An article on Ars Technica says that FCC chairman Tom Wheeler has a draft report under review that would raise the bar to 25/3. Wheeler made it clear during his time on stage at CES on Wednesday that he thinks it’s achievable.

“80% of americans have access to speed of 25 Mbps down and three up, but only three-quarters of those have a choice”, he said. “Hopefully we can overcome that”.

In practical terms, bringing competitive 25 Mbps broadband to the 60% of the U.S. that only has one ISP delivering at that level means convincing incumbent telcos to upgrade their plant: cable companies generally do that well or better already. Neither AT&T nor Verizon have much interest in residential wireline investments now, and if the FCC brings broadband under common carrier rules, they’ve warned they’d have even less.

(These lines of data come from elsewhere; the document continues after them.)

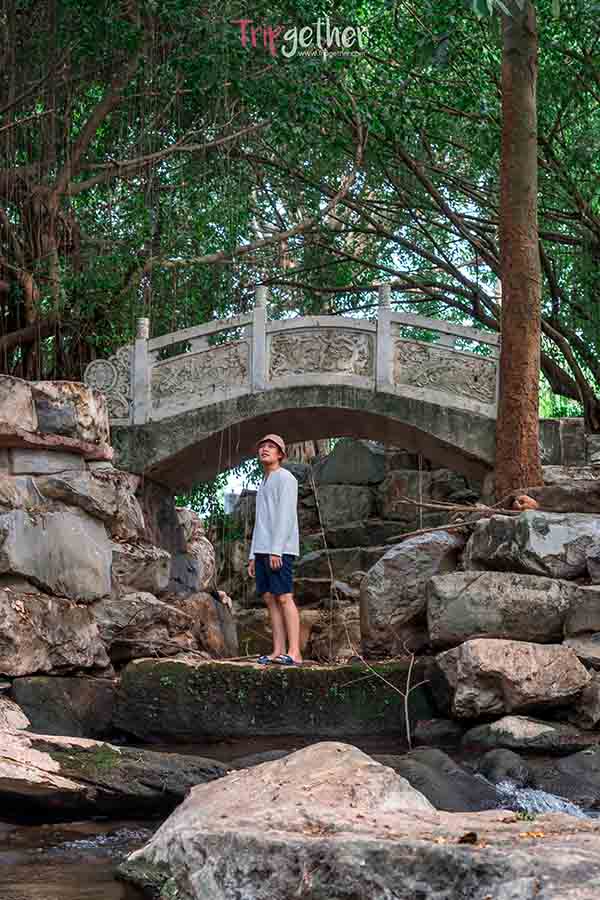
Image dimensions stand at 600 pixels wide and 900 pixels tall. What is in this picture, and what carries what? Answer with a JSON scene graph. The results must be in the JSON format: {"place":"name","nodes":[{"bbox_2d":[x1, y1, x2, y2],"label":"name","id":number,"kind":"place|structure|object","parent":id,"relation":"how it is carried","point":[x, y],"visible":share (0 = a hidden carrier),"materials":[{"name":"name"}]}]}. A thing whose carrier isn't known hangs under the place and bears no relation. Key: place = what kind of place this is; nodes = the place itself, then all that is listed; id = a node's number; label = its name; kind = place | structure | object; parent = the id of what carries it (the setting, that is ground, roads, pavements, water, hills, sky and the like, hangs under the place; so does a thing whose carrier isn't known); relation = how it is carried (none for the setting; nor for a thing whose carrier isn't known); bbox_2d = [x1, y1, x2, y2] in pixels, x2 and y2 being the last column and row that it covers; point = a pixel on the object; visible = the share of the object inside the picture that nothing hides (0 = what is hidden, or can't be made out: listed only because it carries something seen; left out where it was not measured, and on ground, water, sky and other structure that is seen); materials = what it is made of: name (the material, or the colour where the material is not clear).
{"place":"outdoors","nodes":[
{"label":"outdoors","id":0,"kind":"place"},
{"bbox_2d":[0,376,234,703],"label":"rock wall","id":1,"kind":"structure","parent":0,"point":[100,532],"materials":[{"name":"grey stone"}]},
{"bbox_2d":[0,375,36,434],"label":"rock","id":2,"kind":"object","parent":1,"relation":"in","point":[25,402],"visible":0.93,"materials":[{"name":"grey stone"}]},
{"bbox_2d":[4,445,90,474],"label":"rock","id":3,"kind":"object","parent":1,"relation":"in","point":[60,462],"visible":0.76,"materials":[{"name":"grey stone"}]},
{"bbox_2d":[0,588,108,677],"label":"rock","id":4,"kind":"object","parent":1,"relation":"in","point":[76,608],"visible":0.96,"materials":[{"name":"grey stone"}]},
{"bbox_2d":[0,506,113,602],"label":"rock","id":5,"kind":"object","parent":1,"relation":"in","point":[84,553],"visible":0.95,"materials":[{"name":"grey stone"}]},
{"bbox_2d":[18,379,112,450],"label":"rock","id":6,"kind":"object","parent":1,"relation":"in","point":[83,404],"visible":0.7,"materials":[{"name":"grey stone"}]},
{"bbox_2d":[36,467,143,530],"label":"rock","id":7,"kind":"object","parent":1,"relation":"in","point":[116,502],"visible":0.79,"materials":[{"name":"grey stone"}]},
{"bbox_2d":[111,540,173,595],"label":"rock","id":8,"kind":"object","parent":1,"relation":"in","point":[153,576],"visible":0.63,"materials":[{"name":"grey stone"}]},
{"bbox_2d":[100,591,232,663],"label":"rock","id":9,"kind":"object","parent":1,"relation":"in","point":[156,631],"visible":0.77,"materials":[{"name":"grey stone"}]},
{"bbox_2d":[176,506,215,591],"label":"rock","id":10,"kind":"object","parent":1,"relation":"in","point":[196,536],"visible":0.46,"materials":[{"name":"grey stone"}]},
{"bbox_2d":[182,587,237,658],"label":"rock","id":11,"kind":"object","parent":1,"relation":"in","point":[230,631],"visible":0.62,"materials":[{"name":"stone"}]},
{"bbox_2d":[84,284,502,484],"label":"stone bridge","id":12,"kind":"structure","parent":0,"point":[303,319],"materials":[{"name":"stone"}]},
{"bbox_2d":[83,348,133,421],"label":"ornament","id":13,"kind":"object","parent":12,"relation":"attached to","point":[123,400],"visible":0.83,"materials":[{"name":"grey stone"}]},
{"bbox_2d":[0,735,599,899],"label":"stream","id":14,"kind":"structure","parent":0,"point":[88,872],"materials":[{"name":"brown liquid"}]},
{"bbox_2d":[0,724,227,819],"label":"rock","id":15,"kind":"object","parent":14,"relation":"in","point":[119,786],"visible":0.9,"materials":[{"name":"grey stone"}]},
{"bbox_2d":[113,655,434,742],"label":"stone step","id":16,"kind":"structure","parent":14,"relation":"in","point":[256,721],"materials":[{"name":"stone"}]},
{"bbox_2d":[247,432,300,665],"label":"man","id":17,"kind":"object","parent":16,"relation":"on","point":[279,520],"visible":0.99},
{"bbox_2d":[349,643,427,751],"label":"twig","id":18,"kind":"object","parent":16,"relation":"on","point":[406,712],"visible":0.93,"materials":[{"name":"wood"}]},
{"bbox_2d":[116,740,599,899],"label":"large rock","id":19,"kind":"object","parent":14,"relation":"in","point":[317,751],"visible":0.97,"materials":[{"name":"grey stone"}]},
{"bbox_2d":[459,831,478,844],"label":"dry leaf","id":20,"kind":"object","parent":19,"relation":"on","point":[469,835],"visible":0.92,"materials":[{"name":"brown"}]},
{"bbox_2d":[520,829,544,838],"label":"leaf","id":21,"kind":"object","parent":19,"relation":"on","point":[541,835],"visible":0.87,"materials":[{"name":"orange plant"}]},
{"bbox_2d":[383,747,501,812],"label":"rock","id":22,"kind":"object","parent":14,"relation":"in","point":[415,782],"visible":0.5,"materials":[{"name":"grey stone"}]},
{"bbox_2d":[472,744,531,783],"label":"rock","id":23,"kind":"object","parent":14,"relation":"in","point":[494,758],"visible":0.66,"materials":[{"name":"grey stone"}]},
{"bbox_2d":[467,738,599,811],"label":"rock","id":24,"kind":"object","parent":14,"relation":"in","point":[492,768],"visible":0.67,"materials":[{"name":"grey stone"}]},
{"bbox_2d":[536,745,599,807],"label":"rock","id":25,"kind":"object","parent":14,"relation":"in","point":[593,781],"visible":0.76,"materials":[{"name":"grey stone"}]},
{"bbox_2d":[210,437,482,659],"label":"stone wall","id":26,"kind":"structure","parent":0,"point":[396,455],"materials":[{"name":"grey stone"}]},
{"bbox_2d":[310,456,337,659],"label":"twig","id":27,"kind":"object","parent":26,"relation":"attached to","point":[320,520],"visible":0.94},
{"bbox_2d":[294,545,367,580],"label":"rock","id":28,"kind":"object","parent":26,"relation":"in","point":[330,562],"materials":[{"name":"grey stone"}]},
{"bbox_2d":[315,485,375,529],"label":"rock","id":29,"kind":"object","parent":26,"relation":"in","point":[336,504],"visible":0.81,"materials":[{"name":"grey stone"}]},
{"bbox_2d":[314,439,386,485],"label":"rock","id":30,"kind":"object","parent":26,"relation":"in","point":[333,478],"visible":0.81,"materials":[{"name":"grey stone"}]},
{"bbox_2d":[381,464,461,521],"label":"rock","id":31,"kind":"object","parent":26,"relation":"in","point":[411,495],"visible":0.65,"materials":[{"name":"grey stone"}]},
{"bbox_2d":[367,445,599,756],"label":"rocky bank","id":32,"kind":"structure","parent":0,"point":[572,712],"materials":[{"name":"grey stone"}]},
{"bbox_2d":[359,530,465,656],"label":"boulder","id":33,"kind":"object","parent":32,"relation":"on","point":[378,566],"visible":0.8,"materials":[{"name":"grey stone"}]},
{"bbox_2d":[424,570,576,647],"label":"boulder","id":34,"kind":"object","parent":32,"relation":"on","point":[476,587],"visible":0.87,"materials":[{"name":"grey stone"}]},
{"bbox_2d":[430,637,591,717],"label":"boulder","id":35,"kind":"object","parent":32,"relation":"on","point":[565,657],"visible":0.96,"materials":[{"name":"brown stone"}]},
{"bbox_2d":[464,510,599,580],"label":"rock","id":36,"kind":"object","parent":32,"relation":"on","point":[474,539],"visible":0.88,"materials":[{"name":"grey stone"}]},
{"bbox_2d":[387,498,530,541],"label":"branch","id":37,"kind":"object","parent":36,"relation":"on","point":[413,532],"visible":0.82,"materials":[{"name":"brown wood"}]},
{"bbox_2d":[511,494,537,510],"label":"rock","id":38,"kind":"object","parent":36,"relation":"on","point":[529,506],"visible":0.71,"materials":[{"name":"brown stone"}]},
{"bbox_2d":[518,481,599,513],"label":"rock","id":39,"kind":"object","parent":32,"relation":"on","point":[543,502],"visible":0.77,"materials":[{"name":"grey stone"}]},
{"bbox_2d":[562,630,599,668],"label":"rock","id":40,"kind":"object","parent":32,"relation":"on","point":[593,647],"visible":0.77,"materials":[{"name":"grey stone"}]},
{"bbox_2d":[564,582,599,637],"label":"rock","id":41,"kind":"object","parent":32,"relation":"on","point":[597,603],"visible":0.97,"materials":[{"name":"grey stone"}]},
{"bbox_2d":[570,675,599,728],"label":"rock","id":42,"kind":"object","parent":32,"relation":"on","point":[588,712],"visible":0.96,"materials":[{"name":"grey stone"}]},
{"bbox_2d":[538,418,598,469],"label":"stone wall","id":43,"kind":"structure","parent":0,"point":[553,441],"materials":[{"name":"grey stone"}]},
{"label":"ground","id":44,"kind":"structure","parent":0},
{"bbox_2d":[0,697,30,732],"label":"rock","id":45,"kind":"object","parent":44,"relation":"on","point":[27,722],"visible":0.77,"materials":[{"name":"grey stone"}]},
{"bbox_2d":[9,674,118,739],"label":"rock","id":46,"kind":"object","parent":44,"relation":"on","point":[86,698],"visible":0.79,"materials":[{"name":"grey stone"}]},
{"bbox_2d":[0,0,265,387],"label":"tree","id":47,"kind":"object","parent":44,"relation":"on","point":[44,238],"visible":0.8,"materials":[{"name":"plant"}]},
{"bbox_2d":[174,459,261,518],"label":"bush","id":48,"kind":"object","parent":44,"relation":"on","point":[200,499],"visible":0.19,"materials":[{"name":"green plant"}]},
{"bbox_2d":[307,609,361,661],"label":"rock","id":49,"kind":"object","parent":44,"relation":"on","point":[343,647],"visible":0.66,"materials":[{"name":"stone"}]},
{"bbox_2d":[257,1,599,438],"label":"tree","id":50,"kind":"object","parent":44,"relation":"on","point":[562,333],"visible":0.8,"materials":[{"name":"green plant"}]},
{"bbox_2d":[409,716,463,746],"label":"rock","id":51,"kind":"object","parent":44,"relation":"on","point":[441,733],"visible":0.9,"materials":[{"name":"grey stone"}]},
{"bbox_2d":[494,0,542,498],"label":"tree trunk","id":52,"kind":"object","parent":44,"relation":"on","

The 20% of U.S. homes that don’t even notionally have access to high speed Internet access skew heavily rural, as the FCC’s 25 Mbps availability map shows. The rural broadband experiments the FCC is funding includes both high speed systems – 100 Mbps down and 25 Mbps up – and less capable networks specced at 10 down and 1 up. If the FCC rolls the new 25 Mbps standard into the Connect America Fund program, it should have a good base of experience to draw from.

Beyond that, it’ll be up to the U.S. department of agriculture and state agencies, such as the California Public Utilities Commission, to adopt the new standard. The CPUC’s eligibility threshold for broadband infrastructure subsidies is 6 Mbps down and 1.5 Mbps up. USDA is worse, setting the bar as low as 3 Mbps total in some cases – 1.5 Mbps down and up would be sufficient, for example.